Re: [DISCUSS] Time to release parquet format 2.10.0?

Posted by Gang Wu <us...@gmail.com>.
I probably don't have much bandwidth to work on it this month. BTW,
a POC implementation in the parquet-mr is also required, right? I can
start to work on this but cannot provide a precise ETA yet.

Best,
Gang

On Mon, Jul 17, 2023 at 12:17 PM Micah Kornfield <em...@gmail.com>
wrote:

> I'm sorry I've had less time to dedicate to this then I inspect.  Gang do
> you have bandwidth to work on it?  I can help review.  Otherwise, will see
> if I can make time this month.
>
> On Sat, May 13, 2023 at 10:53 AM Xinli shang <sh...@uber.com.invalid>
> wrote:
>
> > Thank Gang for taking the lead on this! I agree we should have a new
> > release. In addition to PARQUET-2261, there was also a discussion in Feb
> > with PMCs for PARQUET-758. We may want to check for the plan with Antoine
> > Pitrou <https://github.com/pitrou> if PARQUET-758 wants to be in also.
> >
> >
> >
> > On Sat, May 13, 2023 at 9:51 AM Micah Kornfield <em...@gmail.com>
> > wrote:
> >
> > > >
> > > >  BTW, I'd like to see the implementation from Micah to fully
> > > > understand the use case. If he is too busy to do that, I can do it
> > based
> > > on
> > > > my understanding.
> > >
> > >
> > > I can allocate some time to try to make a PoC in C++ next month if we
> are
> > > willing to wait until then.
> > >
> > > On Fri, May 12, 2023 at 5:04 AM Gang Wu <us...@gmail.com> wrote:
> > >
> > > > I think we can wait for a complete PoC implementation of PARQUET-2261
> > > > before release. BTW, I'd like to see the implementation from Micah to
> > > fully
> > > > understand the use case. If he is too busy to do that, I can do it
> > based
> > > on
> > > > my understanding.
> > > >
> > > > Best,
> > > > Gang
> > > >
> > > > On Fri, May 12, 2023 at 4:34 PM Gábor Szádovszky <ga...@apache.org>
> > > wrote:
> > > >
> > > > > Thanks a lot for volunteering, Gang!
> > > > >
> > > > > However it is more than 2 years indeed since the last release I
> think
> > > the
> > > > > actual changes since then are more important.

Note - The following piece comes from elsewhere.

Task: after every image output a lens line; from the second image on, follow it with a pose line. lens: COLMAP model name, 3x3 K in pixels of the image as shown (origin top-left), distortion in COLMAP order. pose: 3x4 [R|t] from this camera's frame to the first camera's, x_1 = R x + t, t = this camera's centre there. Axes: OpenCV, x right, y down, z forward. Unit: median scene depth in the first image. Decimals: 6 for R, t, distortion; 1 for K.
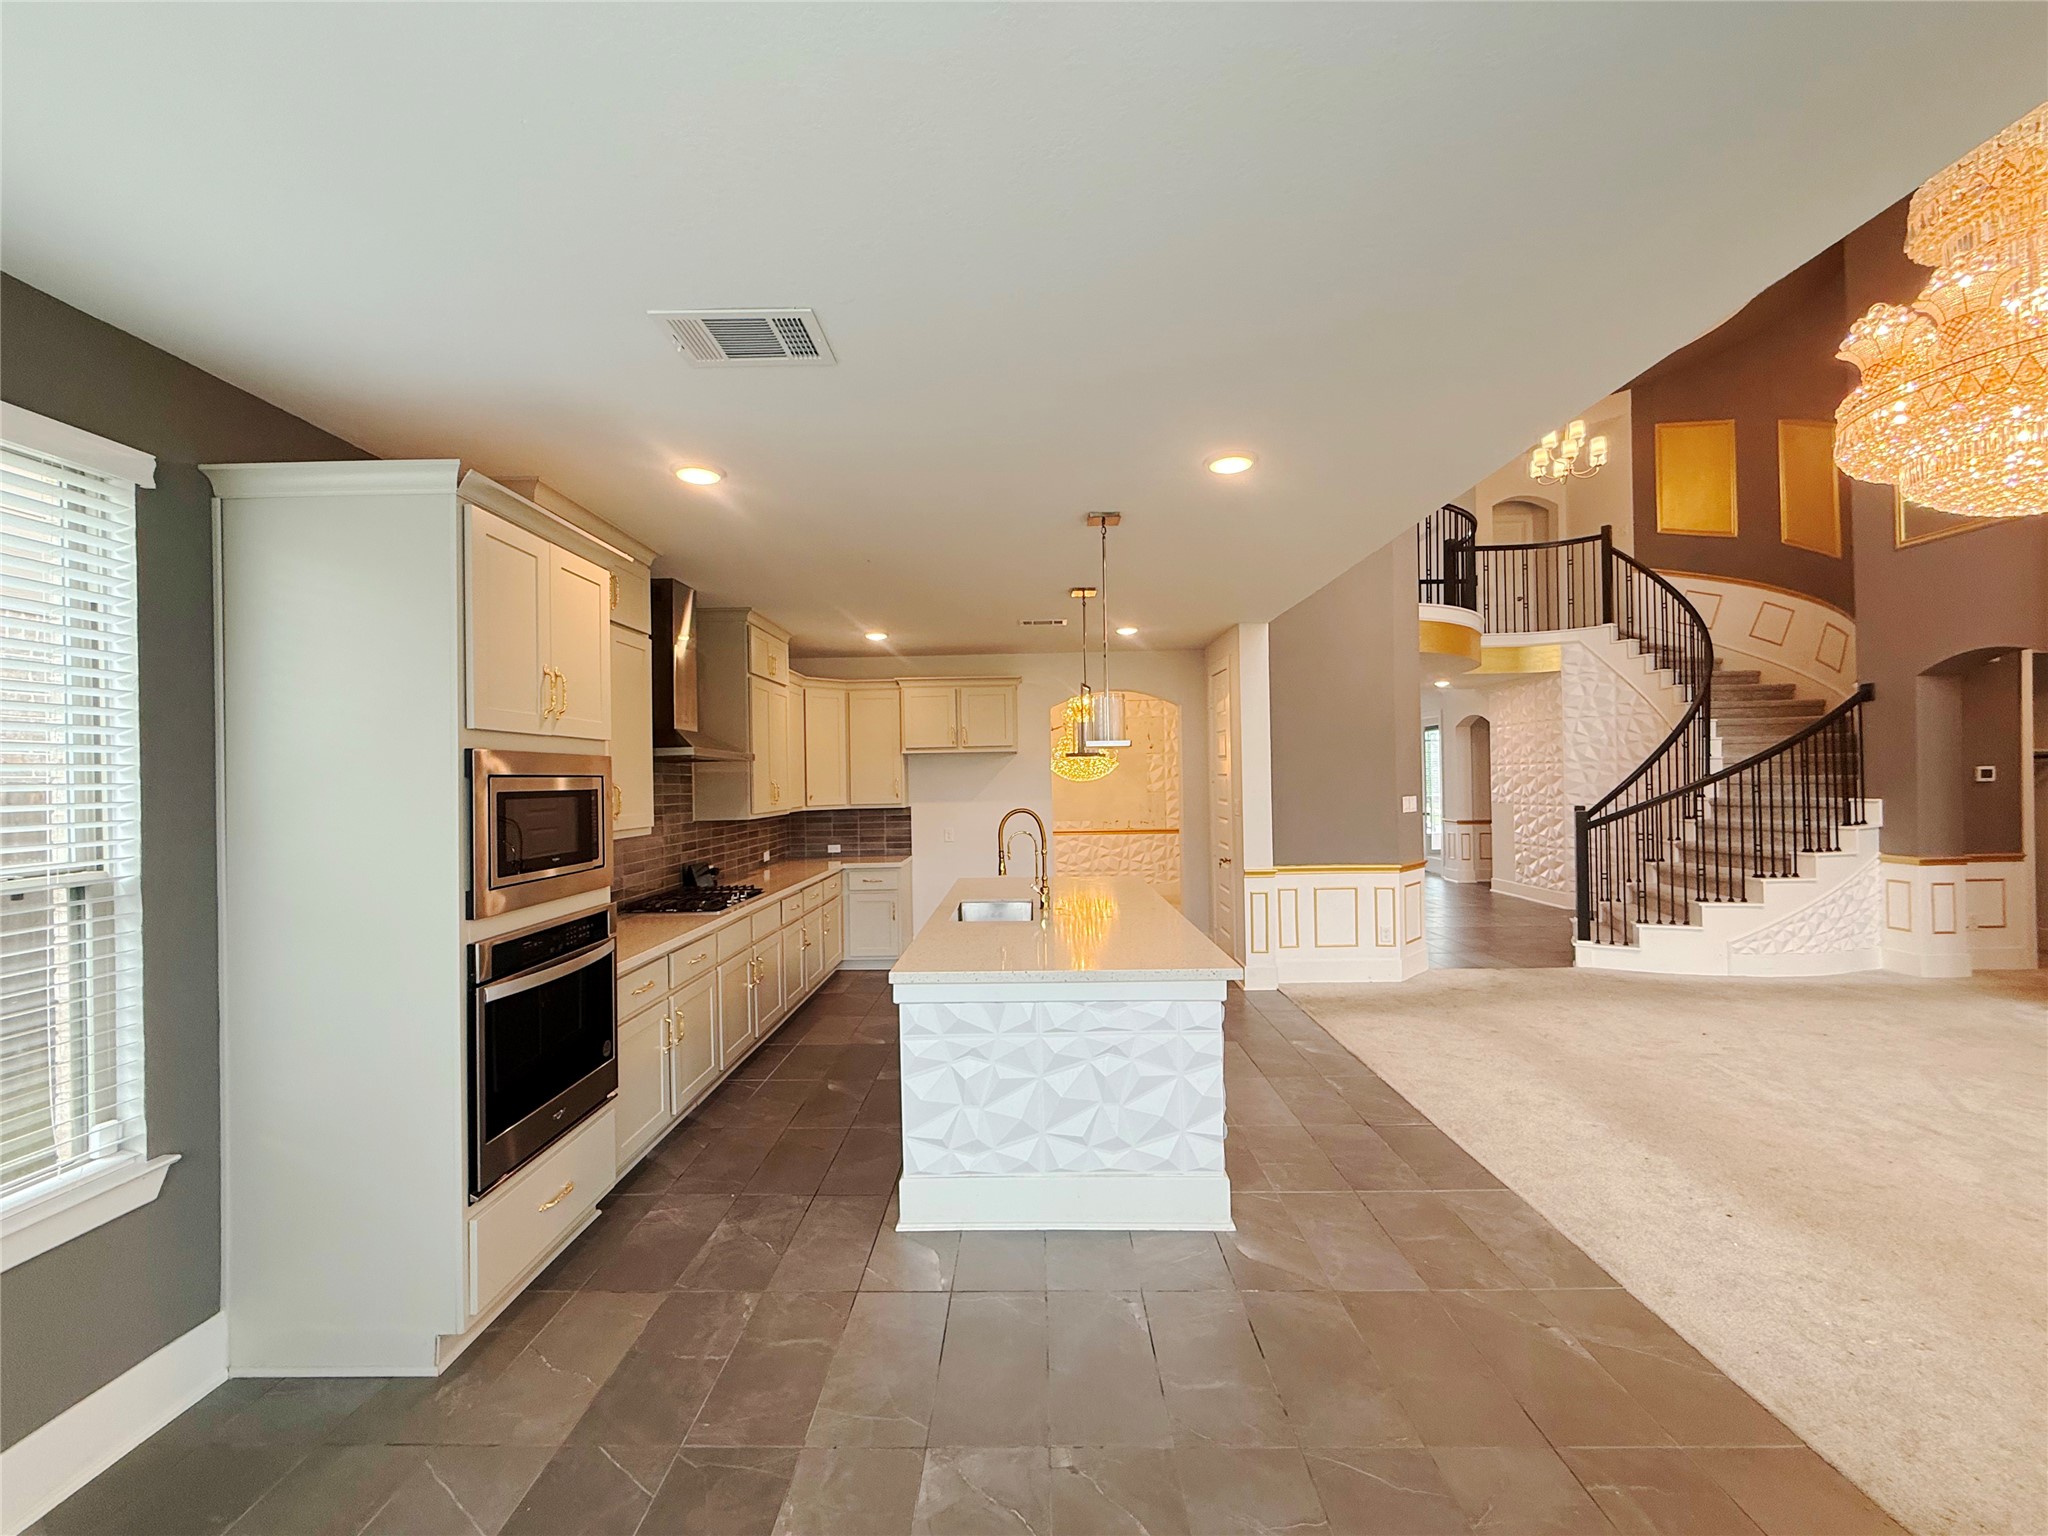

There are lots of
> > > > > additions/corrections in the spec docs and the thrift file comments
> > > which
> > > > > are very important but not tightly attached to a format release. I
> > only
> > > > can
> > > > > see PARQUET-2257 that contains an actual change in the thrift
> > > structure.
> > > > >
> > > > > Related to the ongoing effort of PARQUET-2261: I think, we are
> > waiting
> > > > for
> > > > > a PoC implementation. @emkornfield: Do you plan to work on this?
> > > > >
> > > > > The question is if we think PARQUET-2257 is urgent enough to not to
> > > wait
> > > > > for PARQUET-2261 and have an additional release after the latter is
> > > ready
> > > > > or we shall wait for the PoC implementation and release format
> after
> > > it.
> > > > >
> > > > > On 2023/05/02 03:33:05 Gang Wu wrote:
> > > > > > Thanks Fokko!
> > > > > >
> > > > > > Let us just wait for more inputs to see if it is good to proceed.
> > > > > >
> > > > > > Best,
> > > > > > Gang
> > > > > >
> > > > > > On Fri, Apr 28, 2023 at 4:05 PM Fokko Driesprong <
> fokko@apache.org
> > >
> > > > > wrote:
> > > > > >
> > > > > > > Hey Gang,
> > > > > > >
> > > > > > > Great bringing this up, I think that would be a great idea!
> > > > > > >
> > > > > > > Kind regards,
> > > > > > > Fokko
> > > > > > >
> > > > > > > Op do 27 apr 2023 om 09:52 schreef Gang Wu <us...@gmail.com>:
> > > > > > >
> > > > > > > > Hi,
> > > > > > > >
> > > > > > > > The latest parquet format is v2.9.0 [1] which was released
> two
> > > > years
> > > > > ago.
> > > > > > > > Is it a good time to release the next version? If there is no
> > > > > objection,
> > > > > > > I
> > > > > > > > can
> > > > > > > > volunteer to be the release manager.
> > > > > > > >
> > > > > > > > [1]
> > > > https://github.com/apache/parquet-format/blob/master/CHANGES.md
> > > > > > > >
> > > > > > > > Best,
> > > > > > > > Gang
> > > > > > > >
> > > > > > >
> > > > > >
> > > > >
> > > >
> > >
> >
> >
> > --
> > Xinli Shang
> >
>